When keeping the view strictly on the field, determining that Nick Fairley should be a part of the Saints defensive line moving forward is an easy task.
Multiple sources have said both the team and player would like to stick together. Fairley likes playing in New Orleans, which is close to his hometown of Mobile, Alabama, and grew fond of coach Sean Payton. The organization had no issues with Fairley last season and realizes he was a key component of the defense.
The big issue will be figuring out what Fairley is worth and coming to an agreement that makes sense for all parties involved when his contract voids at the end of the month.
He could be seeking something in the range of $9.5 million. That would put him above Dallas Cowboys defensive tackle Tyrone Crawford, who has an average annual value of $9 million and had 4½ sacks and eight quarterback hits (Fairley had 22), but below San Diego’s Corey Liuget, who has an average annual value of $10.25 million and has recorded three sacks over the past two seasons.
Fairley recorded 6½ sacks last season, during a year in which he spent some time playing on the nose in three-man fronts, and had nearly 50 other pressures. He was, by any account, one of the better defensive tackles in the NFL. What Fairley can be certain of is that the Saints will not likely pay him a contract with an average annual value exceeding the $11 million defensive end Cameron Jordan is currently being paid.
The Saints are projected to have about $30 million in cap space before re-signing their own players, so they will have the financial flexibility to keep Fairley around, if they choose.
New Orleans will enter the offseason looking to find ways to improve its defense. Though the feeling is that the team showed improvement on that side of the ball while fighting through injuries at several key positions, it still finished near the bottom of the league in total defense and could use upgrades at several spots.
But if Fairley is retained, the team could be a defensive end away from having a strong front four. Jordan remains one of the better defensive ends in the league, and the Saints are optimistic that defensive tackles Sheldon Rankins and David Onyemata will continue to improve in their second seasons.
However, even with the optimism, neither of those players were as disruptive as Fairley.
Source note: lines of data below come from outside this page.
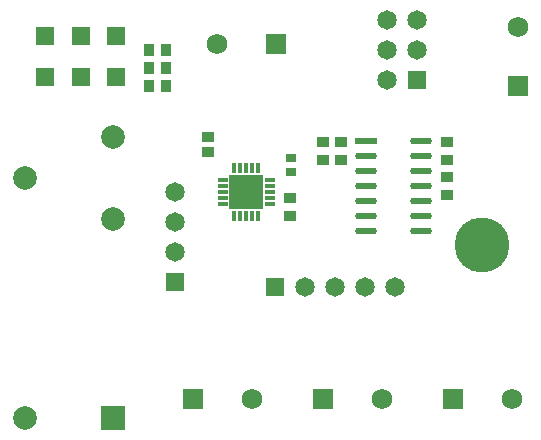
<source format=gts>
G04*
G04 #@! TF.GenerationSoftware,Altium Limited,Altium Designer,21.6.1 (37)*
G04*
G04 Layer_Color=8388736*
%FSLAX25Y25*%
%MOIN*%
G70*
G04*
G04 #@! TF.SameCoordinates,35447041-0B5E-4321-A350-582B76B9CE47*
G04*
G04*
G04 #@! TF.FilePolarity,Negative*
G04*
G01*
G75*
G04:AMPARAMS|DCode=20|XSize=73.78mil|YSize=21.34mil|CornerRadius=10.67mil|HoleSize=0mil|Usage=FLASHONLY|Rotation=0.000|XOffset=0mil|YOffset=0mil|HoleType=Round|Shape=RoundedRectangle|*
%AMROUNDEDRECTD20*
21,1,0.07378,0.00000,0,0,0.0*
21,1,0.05244,0.02134,0,0,0.0*
1,1,0.02134,0.02622,0.00000*
1,1,0.02134,-0.02622,0.00000*
1,1,0.02134,-0.02622,0.00000*
1,1,0.02134,0.02622,0.00000*
%
%ADD20ROUNDEDRECTD20*%
%ADD21R,0.07378X0.02134*%
%ADD22R,0.03543X0.02953*%
%ADD24R,0.03347X0.04134*%
%ADD25R,0.04134X0.03347*%
%ADD26R,0.11221X0.11221*%
%ADD27O,0.01575X0.03740*%
%ADD28O,0.03740X0.01575*%
%ADD29R,0.06496X0.06496*%
%ADD30R,0.04331X0.03740*%
%ADD31R,0.06890X0.06890*%
%ADD32C,0.06890*%
%ADD33R,0.06890X0.06890*%
%ADD34C,0.07874*%
%ADD35R,0.07874X0.07874*%
%ADD36C,0.06496*%
%ADD37R,0.06496X0.06496*%
%ADD38C,0.18307*%
%ADD39C,0.02559*%
D20*
X144945Y105551D02*
D03*
Y100551D02*
D03*
Y95551D02*
D03*
Y90551D02*
D03*
Y85551D02*
D03*
Y80551D02*
D03*
Y75551D02*
D03*
X126708D02*
D03*
Y80551D02*
D03*
Y85551D02*
D03*
Y90551D02*
D03*
Y95551D02*
D03*
Y100551D02*
D03*
D21*
Y105551D02*
D03*
D22*
X101402Y99984D02*
D03*
Y95260D02*
D03*
D24*
X54134Y124016D02*
D03*
X60039D02*
D03*
X54134Y129921D02*
D03*
X60039D02*
D03*
X54134Y135827D02*
D03*
X60039D02*
D03*
D25*
X153543Y99410D02*
D03*
Y105315D02*
D03*
Y87598D02*
D03*
Y93504D02*
D03*
X112205Y105315D02*
D03*
Y99409D02*
D03*
X118110Y99410D02*
D03*
Y105315D02*
D03*
X101378Y86614D02*
D03*
Y80709D02*
D03*
D26*
X86614Y88583D02*
D03*
D27*
X82677Y96457D02*
D03*
X84646D02*
D03*
X86614D02*
D03*
X88583D02*
D03*
X90551D02*
D03*
Y80709D02*
D03*
X88583D02*
D03*
X86614D02*
D03*
X84646D02*
D03*
X82677D02*
D03*
D28*
X94488Y92520D02*
D03*
Y90551D02*
D03*
Y88583D02*
D03*
Y86614D02*
D03*
Y84646D02*
D03*
X78740D02*
D03*
Y86614D02*
D03*
Y88583D02*
D03*
Y90551D02*
D03*
Y92520D02*
D03*
D29*
X19685Y126969D02*
D03*
Y140748D02*
D03*
X43307Y126969D02*
D03*
Y140748D02*
D03*
X31496Y126969D02*
D03*
Y140748D02*
D03*
X62992Y58740D02*
D03*
X143701Y125827D02*
D03*
D30*
X73819Y101772D02*
D03*
Y106890D02*
D03*
D31*
X68898Y19685D02*
D03*
X112205D02*
D03*
X155512D02*
D03*
X96457Y137795D02*
D03*
D32*
X88583Y19685D02*
D03*
X131890D02*
D03*
X175197D02*
D03*
X177165Y143701D02*
D03*
X76772Y137795D02*
D03*
D33*
X177165Y124016D02*
D03*
D34*
X12795Y13366D02*
D03*
X42323Y107067D02*
D03*
Y79508D02*
D03*
X12795Y93287D02*
D03*
D35*
X42323Y13366D02*
D03*
D36*
X62992Y88740D02*
D03*
Y78740D02*
D03*
Y68740D02*
D03*
X136299Y57087D02*
D03*
X126299D02*
D03*
X116299D02*
D03*
X106299D02*
D03*
X133701Y125827D02*
D03*
X143701Y135827D02*
D03*
X133701D02*
D03*
X143701Y145827D02*
D03*
X133701D02*
D03*
D37*
X96299Y57087D02*
D03*
D38*
X165354Y70866D02*
D03*
D39*
X88779Y86417D02*
D03*
X84449D02*
D03*
X88779Y90748D02*
D03*
X84449D02*
D03*
M02*

</source>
Even though he finished with 4½ sacks in nine games, Rankins didn’t have the same kind of pressure numbers as Fairley. Keeping the pieces up front that are working and adding some more talent might be the quickest way to improvement.
Still, this situation will likely be determined by money. Fairley should have a strong market waiting for him if he decides to explore his options. And, if he’s seeking something in the range of $9.5 million, there’s a good chance someone will step up with the money. Relative to what other defensive tackles are making, something in that range isn't unreasonable if he gets someone to pay it.
If all parties are to be believed, and both sides want to continue this relationship, they need to find a number that works.